In the field of Orthopedics, there are still important requirements that should be met, both in the repair and regeneration of bone defects and bone and joint replacement. Remarkable advances in the medical field have been made in the last 50 years. There are various challenges faced by the medical field and different approaches are used to fulfill these challenges. Orthopedic implants are used to replace the missing joint or bone to support to injury bone.
Bone and joint inflammatory and degenerative issues affect many people globally. In fact, in developed nations, they account for half of all chronic diseases in people above 50 years. In addition, it is anticipated that the percentage of individuals over 50 years of age affected by bone diseases will double by 2020. Mostly, these diseases need surgery such as total joint replacement in the case of deterioration of the natural joint.
So, orthopedic implants are used in the human body. These implants contain components that are designed to do some biological functions by replacing or repairing different tissues like bone ligaments, cartilage, and tendons, and even by guiding bone repair if required.
In the twentieth century, the availability of the materials for manufacturing implants was the same as for the other industrial applications. Indeed, the manufacturers designed their implants using the available materials and they had a successful record of industrial use such as in chemical, energy, mechanical and aerospace. Since our bodies are created in a highly corrosive environment, very strict specifications are imposed on the applicant candidate materials’ properties. Mechanical qualities also play an important role in the selection of materials for the manufacturing of implants.
In the last 6 decades, when biomaterials for orthopaedic applications have been developed, they have moved from materials available for different commercial applications into the development of materials with capabilities to interact with the biological environment and to generate specific biological responses.
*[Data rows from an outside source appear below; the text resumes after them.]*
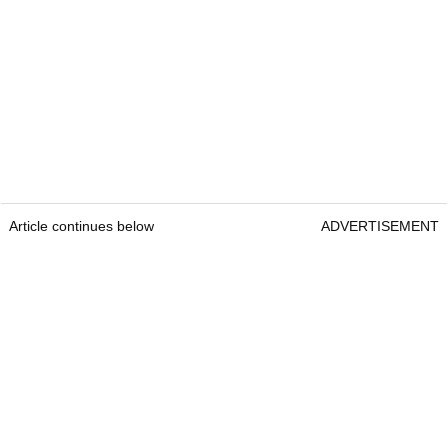
Article continues below
ADVERTISEMENT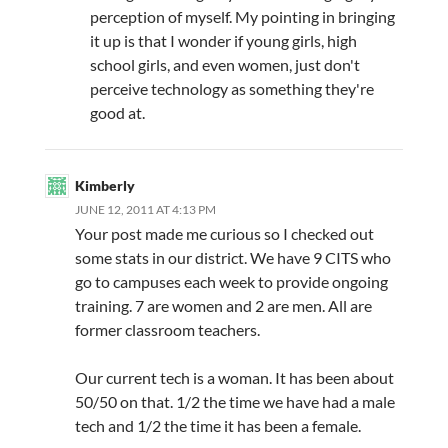
perception of myself. My pointing in bringing
it up is that I wonder if young girls, high
school girls, and even women, just don't
perceive technology as something they're
good at.
Kimberly
JUNE 12, 2011 AT 4:13 PM
Your post made me curious so I checked out
some stats in our district. We have 9 CITS who
go to campuses each week to provide ongoing
training. 7 are women and 2 are men. All are
former classroom teachers.
Our current tech is a woman. It has been about
50/50 on that. 1/2 the time we have had a male
tech and 1/2 the time it has been a female.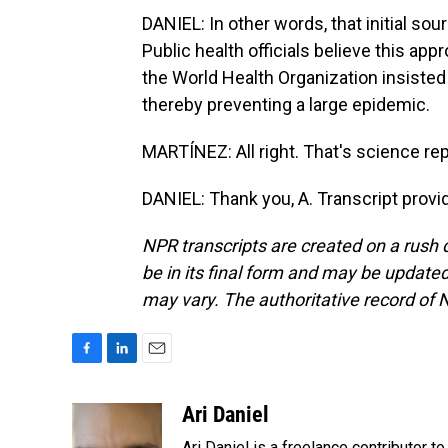
DANIEL: In other words, that initial s
Public health officials believe this app
the World Health Organization insisted 
thereby preventing a large epidemic.
MARTÍNEZ: All right. That's science repo
DANIEL: Thank you, A. Transcript prov
NPR transcripts are created on a rush 
be in its final form and may be updated 
may vary. The authoritative record of 
F
L
E
a
i
m
c
n
a
Ari Daniel
e
k
i
Ari Daniel is a freelance contributor 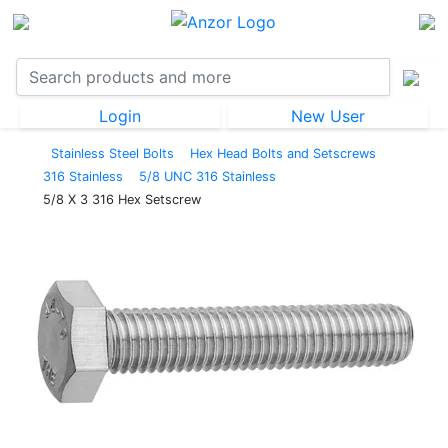
Login
New User
Stainless Steel Bolts
Hex Head Bolts and Setscrews
316 Stainless
5/8 UNC 316 Stainless
5/8 X 3 316 Hex Setscrew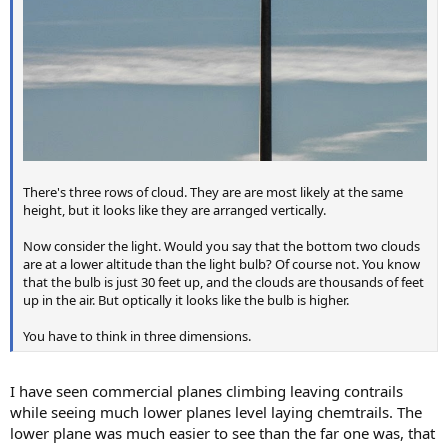
There's three rows of cloud. They are are most likely at the same
height, but it looks like they are arranged vertically.
Now consider the light. Would you say that the bottom two clouds
are at a lower altitude than the light bulb? Of course not. You know
that the bulb is just 30 feet up, and the clouds are thousands of feet
up in the air. But optically it looks like the bulb is higher.
You have to think in three dimensions.
I have seen commercial planes climbing leaving contrails
while seeing much lower planes level laying chemtrails. The
lower plane was much easier to see than the far one was, that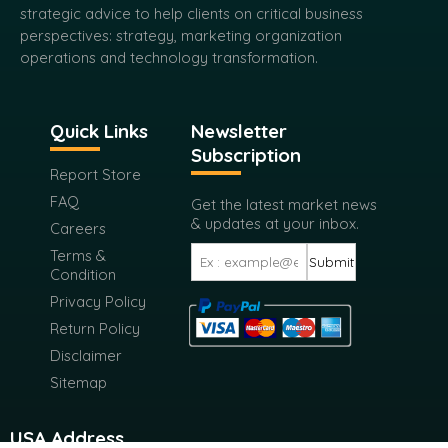
strategic advice to help clients on critical business
perspectives: strategy, marketing organization
operations and technology transformation.
Quick Links
Newsletter
Subscription
Report Store
FAQ
Get the latest market news
& updates at your inbox.
Careers
Terms &
Submit
Condition
Privacy Policy
Return Policy
Disclaimer
Sitemap
USA Address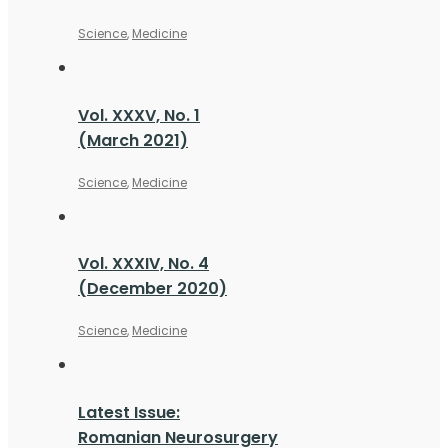
Science
,
Medicine
Vol. XXXV, No. 1
(March 2021)
Science
,
Medicine
Vol. XXXIV, No. 4
(December 2020)
Science
,
Medicine
Latest Issue:
Romanian Neurosurgery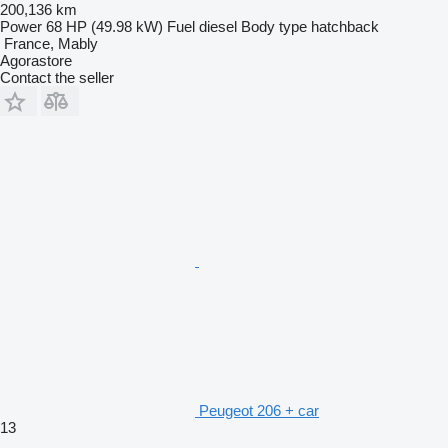
200,136 km
Power
68 HP (49.98 kW)
Fuel
diesel
Body type
hatchback
France, Mably
Agorastore
Contact the seller
Peugeot 206 + car
13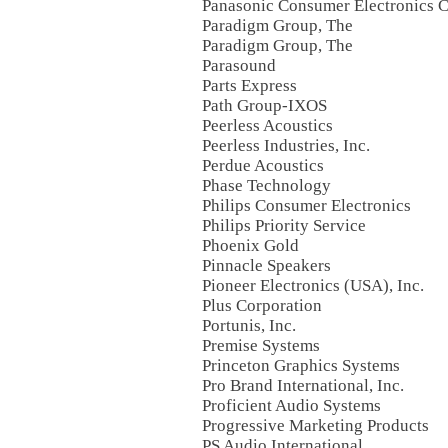
Panasonic Consumer Electronics
Paradigm Group, The
Paradigm Group, The
Parasound
Parts Express
Path Group-IXOS
Peerless Acoustics
Peerless Industries, Inc.
Perdue Acoustics
Phase Technology
Philips Consumer Electronics
Philips Priority Service
Phoenix Gold
Pinnacle Speakers
Pioneer Electronics (USA), Inc.
Plus Corporation
Portunis, Inc.
Premise Systems
Princeton Graphics Systems
Pro Brand International, Inc.
Proficient Audio Systems
Progressive Marketing Products
PS Audio International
Most of the problems that orthopaedic surgery has to experience have not basically changed and are practically the same that orthopaedics had to experience 5 decades ago; however, the choice of possible alternatives has been significantly expanded because new materials allow the design of innovative devices. The tissues or body parts could not be regenerated with the materials of the earlier time. One of the major breakthroughs is to alter and control surface properties at the micro/nano level because it reveals a whole new range of strategies seeking the desired interactions with the biological environment. One can easily find an orthopedic distributor in Indonesia for orthopedic implants and instruments.
In certain circumstances, the regeneration of musculoskeletal tissue can be considered, either after an accident or after an early diagnosis of some pathology or an operation where part of the tissue has been lost or a resection has been made. In such cases, the aim of regenerative medicine will be either to implant a suitable biomaterial that is able to stimulate stem cells present in their niches or to use cellular tissue engineering strategies, where a construct developed inside a bioreactor, consisting of a scaffold, individual’s cells and initial ECM developed by them, is implanted in the individual’s body that recognizes it as its own tissue.